Culp spent 1974-80 with Houston and played an integral role in the revival of the Oilers under Bum Phillips. Culp, one of the first true 3-4 nose tackles with the Oilers, was a four-time Pro Bowler in Houston, but Kansas City remained a special place.
“The fans in Kansas City were like no other fans,” Culp said. “It was a fun time to be in Kansas City and win those games at Municipal Stadium and at Arrowhead Stadium.”
Culp was inducted into the Chiefs Hall of Fame in 2008 and since that day was hopeful he’d eventually join Lanier, Buchanan, Bobby Bell, Emmitt Thomas, Len Dawson, Jan Stenerud, coach Hank Stram and owner Lamar Hunt in Canton one day.
“I’d visit with the other Hall of Famers,” Culp said of his annual visits to Chiefs alumni weekends, “and they told me to have faith and stay ready when that call comes.”
Culp’s induction on Aug. 3 will mark the first Hall of Fame ceremony he has attended.

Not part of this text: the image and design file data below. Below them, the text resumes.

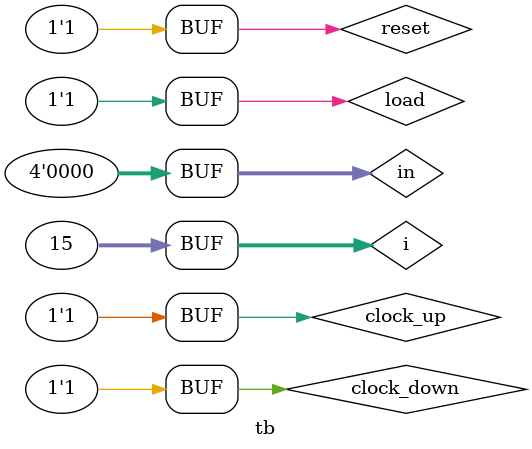
<source format=v>
`timescale 1ns / 1ps


module tb(

    );
    
reg clock_up = 0, clock_down = 1, reset = 1, load = 1;
wire carry, borrow;
reg [3:0] in = 4'b0000;
wire [3:0] out;

integer i;

Sync_4Counter counter(clock_up, clock_down, reset, load, in, out, carry, borrow);

initial
    begin
    load <= 0;
    #5 load <= 1;
        for (i=0; i < 40; i=i+1)
            #10 clock_up <= ~clock_up;
        
        clock_up <= 1;
        for (i=0; i< 20; i=i+1)
            #10 clock_down <= ~clock_down;
        
        reset <= 0;
        #5 reset <= 1;
        for (i=0; i< 15; i=i+1)
            #10 clock_down <= ~clock_down;
    end

endmodule

</source>
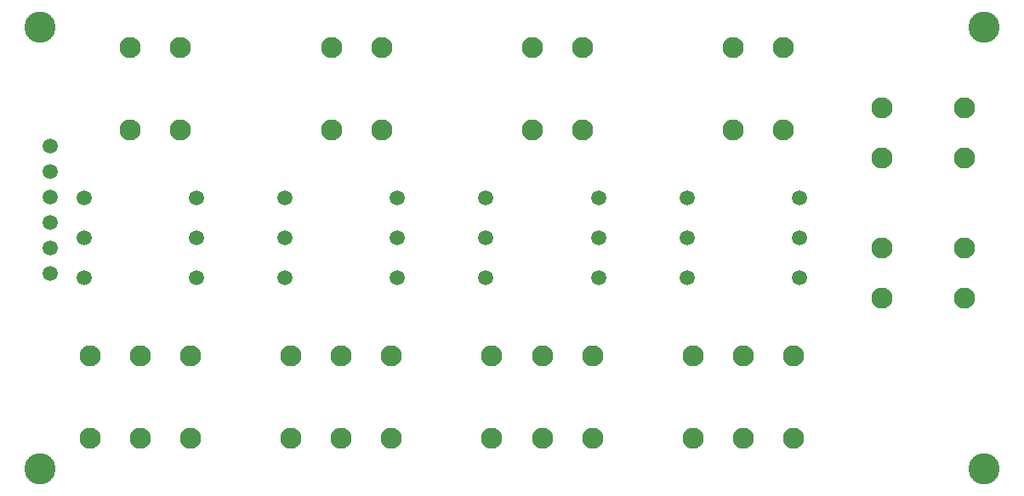
<source format=gts>
G04 Layer: TopSolderMaskLayer*
G04 EasyEDA Pro v2.2.35.2, 2025-01-10 12:23:15*
G04 Gerber Generator version 0.3*
G04 Scale: 100 percent, Rotated: No, Reflected: No*
G04 Dimensions in millimeters*
G04 Leading zeros omitted, absolute positions, 4 integers and 5 decimals*
%FSLAX45Y45*%
%MOMM*%
%ADD10C,3.1016*%
%ADD11C,1.5016*%
%ADD12C,2.1016*%
%ADD13C,1.5*%
G75*


G04 Pad Start*
G54D10*
G01X300000Y300000D03*
G01X300000Y4700000D03*
G01X9700000Y4700000D03*
G01X9700000Y300000D03*
G54D11*
G01X400000Y3008000D03*
G01X400000Y2754000D03*
G01X400000Y2500000D03*
G01X400000Y2246000D03*
G01X400000Y3516000D03*
G01X400000Y3262000D03*
G54D12*
G01X800000Y600000D03*
G01X1300000Y600000D03*
G01X1800000Y600000D03*
G01X800000Y1420000D03*
G01X1300000Y1420000D03*
G01X1800000Y1420000D03*
G54D13*
G01X740006Y2200000D03*
G01X1859994Y2200000D03*
G01X1859994Y2600000D03*
G01X740006Y2600000D03*
G01X740006Y3000000D03*
G01X1859994Y3000000D03*
G54D12*
G01X1700000Y3680000D03*
G01X1200000Y3680000D03*
G01X1700000Y4500000D03*
G01X1200000Y4500000D03*
G01X8680000Y3400000D03*
G01X8680000Y3900000D03*
G01X9500000Y3400000D03*
G01X9500000Y3900000D03*
G01X8680000Y2000000D03*
G01X8680000Y2500000D03*
G01X9500000Y2000000D03*
G01X9500000Y2500000D03*
G01X2800000Y600000D03*
G01X3300000Y600000D03*
G01X3800000Y600000D03*
G01X2800000Y1420000D03*
G01X3300000Y1420000D03*
G01X3800000Y1420000D03*
G54D13*
G01X2740006Y2200000D03*
G01X3859994Y2200000D03*
G01X3859994Y2600000D03*
G01X2740006Y2600000D03*
G01X2740006Y3000000D03*
G01X3859994Y3000000D03*
G54D12*
G01X3700000Y3680000D03*
G01X3200000Y3680000D03*
G01X3700000Y4500000D03*
G01X3200000Y4500000D03*
G01X4800000Y600000D03*
G01X5300000Y600000D03*
G01X5800000Y600000D03*
G01X4800000Y1420000D03*
G01X5300000Y1420000D03*
G01X5800000Y1420000D03*
G54D13*
G01X4740006Y2200000D03*
G01X5859994Y2200000D03*
G01X5859994Y2600000D03*
G01X4740006Y2600000D03*
G01X4740006Y3000000D03*
G01X5859994Y3000000D03*
G54D12*
G01X5700000Y3680000D03*
G01X5200000Y3680000D03*
G01X5700000Y4500000D03*
G01X5200000Y4500000D03*
G01X6800000Y600000D03*
G01X7300000Y600000D03*
G01X7800000Y600000D03*
G01X6800000Y1420000D03*
G01X7300000Y1420000D03*
G01X7800000Y1420000D03*
G54D13*
G01X6740006Y2200000D03*
G01X7859994Y2200000D03*
G01X7859994Y2600000D03*
G01X6740006Y2600000D03*
G01X6740006Y3000000D03*
G01X7859994Y3000000D03*
G54D12*
G01X7700000Y3680000D03*
G01X7200000Y3680000D03*
G01X7700000Y4500000D03*
G01X7200000Y4500000D03*
G04 Pad End*

M02*


</source>
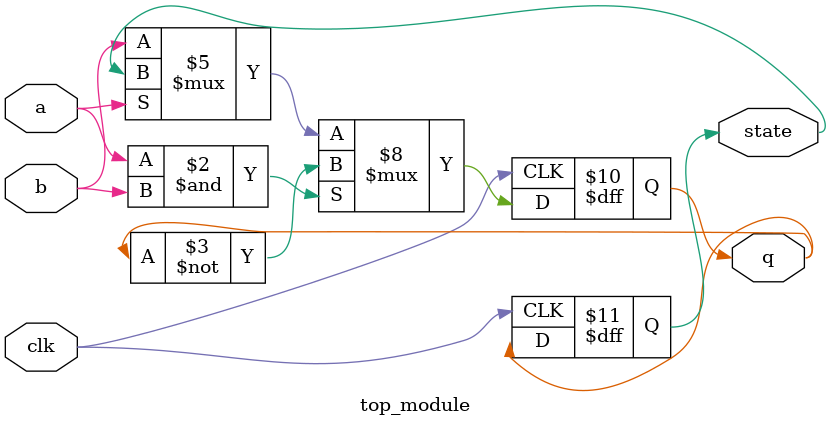
<source format=sv>
module top_module (
    input clk,
    input a,
    input b,
    output reg q,
    output reg state
);

    always @(posedge clk) begin
        state <= q;
        if (a & b)
            q <= ~q;
        else if (a)
            q <= state;
        else
            q <= b;
    end

endmodule

</source>
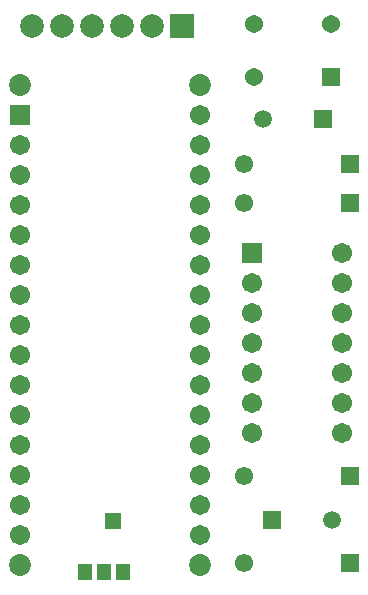
<source format=gbs>
G04*
G04 #@! TF.GenerationSoftware,Altium Limited,Altium Designer,21.9.1 (22)*
G04*
G04 Layer_Color=16711935*
%FSLAX25Y25*%
%MOIN*%
G70*
G04*
G04 #@! TF.SameCoordinates,61359596-3549-415F-9DB3-B4CDDCDC9052*
G04*
G04*
G04 #@! TF.FilePolarity,Negative*
G04*
G01*
G75*
%ADD15C,0.07887*%
%ADD16R,0.07887X0.07887*%
%ADD17C,0.05918*%
%ADD18R,0.05918X0.05918*%
%ADD19C,0.06063*%
%ADD20R,0.06063X0.06063*%
%ADD21C,0.06737*%
%ADD22R,0.06706X0.06706*%
%ADD23C,0.06706*%
%ADD24R,0.06737X0.06737*%
%ADD25C,0.07300*%
%ADD26R,0.06115X0.06115*%
%ADD27C,0.06115*%
%ADD42R,0.04737X0.05721*%
%ADD43R,0.05524X0.05524*%
D15*
X134500Y288000D02*
D03*
X144500D02*
D03*
X154500D02*
D03*
X174500D02*
D03*
X164500D02*
D03*
D16*
X184500D02*
D03*
D17*
X211547Y257000D02*
D03*
X234453Y123500D02*
D03*
D18*
X231547Y257000D02*
D03*
X214453Y123500D02*
D03*
D19*
X208705Y288858D02*
D03*
X234295D02*
D03*
X208705Y271142D02*
D03*
D20*
X234295D02*
D03*
D21*
X190500Y188500D02*
D03*
X130500Y248500D02*
D03*
Y238500D02*
D03*
Y228500D02*
D03*
Y218500D02*
D03*
Y208500D02*
D03*
Y198500D02*
D03*
Y188500D02*
D03*
Y178500D02*
D03*
Y168500D02*
D03*
Y158500D02*
D03*
Y148500D02*
D03*
Y138500D02*
D03*
Y128500D02*
D03*
Y118500D02*
D03*
X190500D02*
D03*
Y128500D02*
D03*
Y138500D02*
D03*
Y148500D02*
D03*
Y158500D02*
D03*
Y168500D02*
D03*
Y178500D02*
D03*
Y198500D02*
D03*
Y208500D02*
D03*
Y218500D02*
D03*
Y228500D02*
D03*
Y238500D02*
D03*
Y248500D02*
D03*
Y258500D02*
D03*
D22*
X208000Y212500D02*
D03*
D23*
Y202500D02*
D03*
Y192500D02*
D03*
Y182500D02*
D03*
Y172500D02*
D03*
Y162500D02*
D03*
Y152500D02*
D03*
X238000Y212500D02*
D03*
Y202500D02*
D03*
Y192500D02*
D03*
Y182500D02*
D03*
Y172500D02*
D03*
Y162500D02*
D03*
Y152500D02*
D03*
D24*
X130500Y258500D02*
D03*
D25*
Y108500D02*
D03*
X190500D02*
D03*
X130500Y268500D02*
D03*
X190500D02*
D03*
D26*
X240717Y138000D02*
D03*
Y109000D02*
D03*
Y229000D02*
D03*
Y242000D02*
D03*
D27*
X205283Y138000D02*
D03*
Y109000D02*
D03*
Y229000D02*
D03*
Y242000D02*
D03*
D42*
X158538Y106000D02*
D03*
X152239D02*
D03*
X164838D02*
D03*
D43*
X161688Y123000D02*
D03*
M02*

</source>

“A lot of individuals have told me what’s going on,” he said. “I have an agenda of things to participate in; it’s going to be quite an event. It’s the 50th anniversary (of the Hall of Fame), about 120 or so Hall of Famers are going to be there … and the big parade and all the other festivities that will go along with that weekend. It’s going to be quite interesting.”
Culp didn’t hesitate when asked if he could go back and play one more snap, who would it be against?
“Probably Miami … if the outcome would have been different,” Culp said of the 1971 Christmas Day, double-overtime playoff loss to the Dolphins.
And if Culp could go back and play one more snap as an Oiler, he said he’d like to take another crack against guard Conrad Dobler, who resides in Johnson County.
“He was nasty,” Culp said. “I remember one game in the Astrodome there were some things going on that shouldn’t have been going on.”